Apoplectic journalists have spent more than a week now howling with indignation at GOP vice presidential candidate Sarah Palin's belittling of Barack Obama's so-called community organizing. To recap, she accepted the veep nod quipping, "I guess a small-town mayor is sort of like a ‘community organizer,' except that you have actual responsibilities." Neither Palin nor ex-NYC mayor Rudy Giuliani, who made similar comments, attacked the honorable American tradition of volunteerism, but the media reacted as if their comments were somehow un-American.

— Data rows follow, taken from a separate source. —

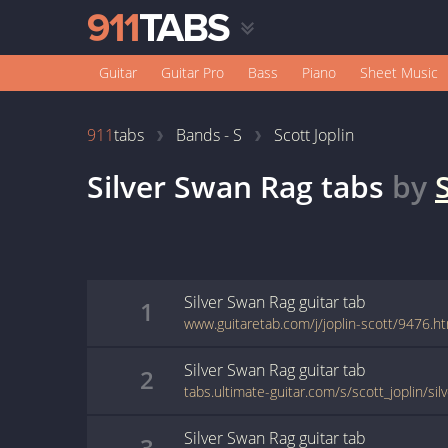
Guitar
Guitar Pro
Bass
Piano
Sheet Music
911
tabs
Bands - S
Scott Joplin
Silver Swan Rag
tabs
by
Silver Swan Rag
guitar
tab
1
www.guitaretab.com/j/joplin-scott/9476.h
Silver Swan Rag
guitar
tab
2
tabs.ultimate-guitar.com/s/scott_joplin/si
Silver Swan Rag
guitar
tab
3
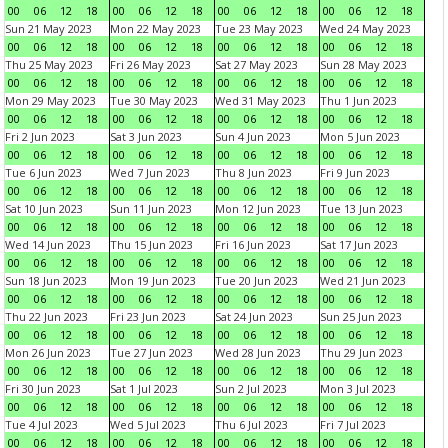
00
06
12
18
00
06
12
18
00
06
12
18
00
06
12
18
Sun 21 May 2023
Mon 22 May 2023
Tue 23 May 2023
Wed 24 May 2023
00
06
12
18
00
06
12
18
00
06
12
18
00
06
12
18
Thu 25 May 2023
Fri 26 May 2023
Sat 27 May 2023
Sun 28 May 2023
00
06
12
18
00
06
12
18
00
06
12
18
00
06
12
18
Mon 29 May 2023
Tue 30 May 2023
Wed 31 May 2023
Thu 1 Jun 2023
00
06
12
18
00
06
12
18
00
06
12
18
00
06
12
18
Fri 2 Jun 2023
Sat 3 Jun 2023
Sun 4 Jun 2023
Mon 5 Jun 2023
00
06
12
18
00
06
12
18
00
06
12
18
00
06
12
18
Tue 6 Jun 2023
Wed 7 Jun 2023
Thu 8 Jun 2023
Fri 9 Jun 2023
00
06
12
18
00
06
12
18
00
06
12
18
00
06
12
18
Sat 10 Jun 2023
Sun 11 Jun 2023
Mon 12 Jun 2023
Tue 13 Jun 2023
00
06
12
18
00
06
12
18
00
06
12
18
00
06
12
18
Wed 14 Jun 2023
Thu 15 Jun 2023
Fri 16 Jun 2023
Sat 17 Jun 2023
00
06
12
18
00
06
12
18
00
06
12
18
00
06
12
18
Sun 18 Jun 2023
Mon 19 Jun 2023
Tue 20 Jun 2023
Wed 21 Jun 2023
00
06
12
18
00
06
12
18
00
06
12
18
00
06
12
18
Thu 22 Jun 2023
Fri 23 Jun 2023
Sat 24 Jun 2023
Sun 25 Jun 2023
00
06
12
18
00
06
12
18
00
06
12
18
00
06
12
18
Mon 26 Jun 2023
Tue 27 Jun 2023
Wed 28 Jun 2023
Thu 29 Jun 2023
00
06
12
18
00
06
12
18
00
06
12
18
00
06
12
18
Fri 30 Jun 2023
Sat 1 Jul 2023
Sun 2 Jul 2023
Mon 3 Jul 2023
00
06
12
18
00
06
12
18
00
06
12
18
00
06
12
18
Tue 4 Jul 2023
Wed 5 Jul 2023
Thu 6 Jul 2023
Fri 7 Jul 2023
00
06
12
18
00
06
12
18
00
06
12
18
00
06
12
18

Pious liberal muckrakers ferociously attacked Palin and Giuliani, excoriating them for grinding one of their sacred cows into hamburger. Leading the chorus of indignation was Time magazine's Joe Klein, who described the GOP convention as an "extremely effective bilge festival." It was "infuriating" that Giuliani, who has "come to look like a villain in a Frank Capra movie" and Palin dared to question the value of community organizing whose goal is "to end poverty and promote social justice." Klein ranted: "To describe this service-the first thing he did out of college, the sort of service every college-educated American should perform, in some form or other-as anything other than noble is cheap and tawdry and cynical in the extreme."

If only John Edwards had a better sense of humor. Perhaps those pesky sexual trysts would not have ruined his political career.